Oleh: drh Ida Lestari (MVU Direktorat Kesehatan Hewan, Kementerian Pertanian)
PPagi hari, selagi Aparatur Sipil Negara (ASN) Kementerian Pertanian (Kementan) masih belum banyak yang hadir karena waktu belum memasuki pukul 07.30, beberapa ekor kucing, hewan kesayangan berkaki 4 yang tidak memiliki tuan atau lebih dikenal dengan stray cats, sudah menunggu dengan sabar di depan pintu masuk klinik utama Kementan. Mereka seolah menunggu urutan berobat ke dokter. Kucing-kucing itu sesungguhnya menunggu pemberian pakan dari pegawai Kementan yang berbelas kasih kepada mereka. Jujur, hal ini mengingatkan saya pada hal konkrit apa yang bisa kita (dokter hewan) kontribusikan kepada pemerintah via Kementan, khususnya menyambut World Rabies Day (WRD) yang akan diperingati 28 September 2019
Pemerintah Indonesia sebagai bagian dari Negara-negara dunia harus selalu aktif dan turut serta dalam kolaborasi Badan Kesehatan Dunia (WHO), Badan Kesehatan Hewan Dunia (OIE), Badan Pertanian dan Pangan Dunia (FAO) dan Aliansi Global Pengendalian Rabies (GARC), serta lebih dari 100 Negara-negara endemik rabies lainnya di dunia yang berkomitmen menjalankan strategi global eliminasi rabies yang tertuang dalam dokumen berjudul “Zero by 30”.

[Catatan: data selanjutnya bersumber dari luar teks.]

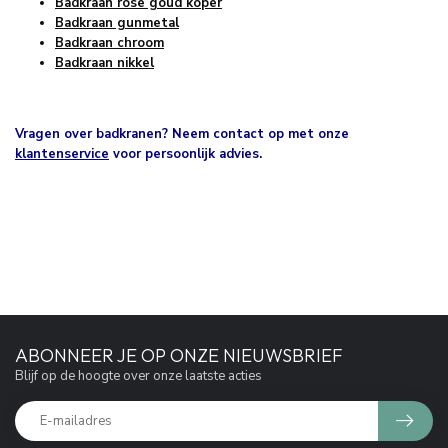
Badkraan rose goud koper
Badkraan gunmetal
Badkraan chroom
Badkraan nikkel
Vragen over badkranen? Neem contact op met onze
klantenservice
voor persoonlijk advies.
ABONNEER JE OP ONZE NIEUWSBRIEF
Blijf op de hoogte over onze laatste acties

Dihitung dari tahun 2019 kita masih punya waktu 11 tahun lagi menuju tahun 2030 untuk mencapai target nol kematian manusia akibat rabies yang ditularkan oleh HPR (Hewan Penular Rabies). Kementan sudah menyusun One Health Roadmap Eliminasi Rabies Nasional 2030. Hal yang sangat tidak mudah sekali karena memerlukan komitmen dan kerja sama antar Kementerian dan Lembaga terkait. Perlu diingat waktu 11 tahun bukanlah waktu yang singkat bila kita tidak bergerak cepat.
Banyak strategi eliminasi rabies yang sudah tertuang dalam visi dan misi one health di atas. Salah satunya adalah melakukan vaksinasi Hewan Penular Rabies (HPR) seperti anjing, kucing dan kera. Lantas, hal konkrit yang mudah apa saja saat ini yang dapat kita lakukan walau dalam skala kecil namun berdampak luas, guna menunjang misi nasional itu?
Strategi yang tertuang guna mencapai sasaran eliminasi rabies nasional 2030 yang tertuang di roadmap adalah : a) eliminasi rabies pada anjing; b) pencegahan rabies pada manusia; c) penguatan surveilans pada manusia dan hewan; d) peningkatan kesadaran masyarakat; e) penguatan legislasi; f) pelaksanaan riset; g) penguatan koordinasi muktisektoral; dan h) mobilisasi sumber daya.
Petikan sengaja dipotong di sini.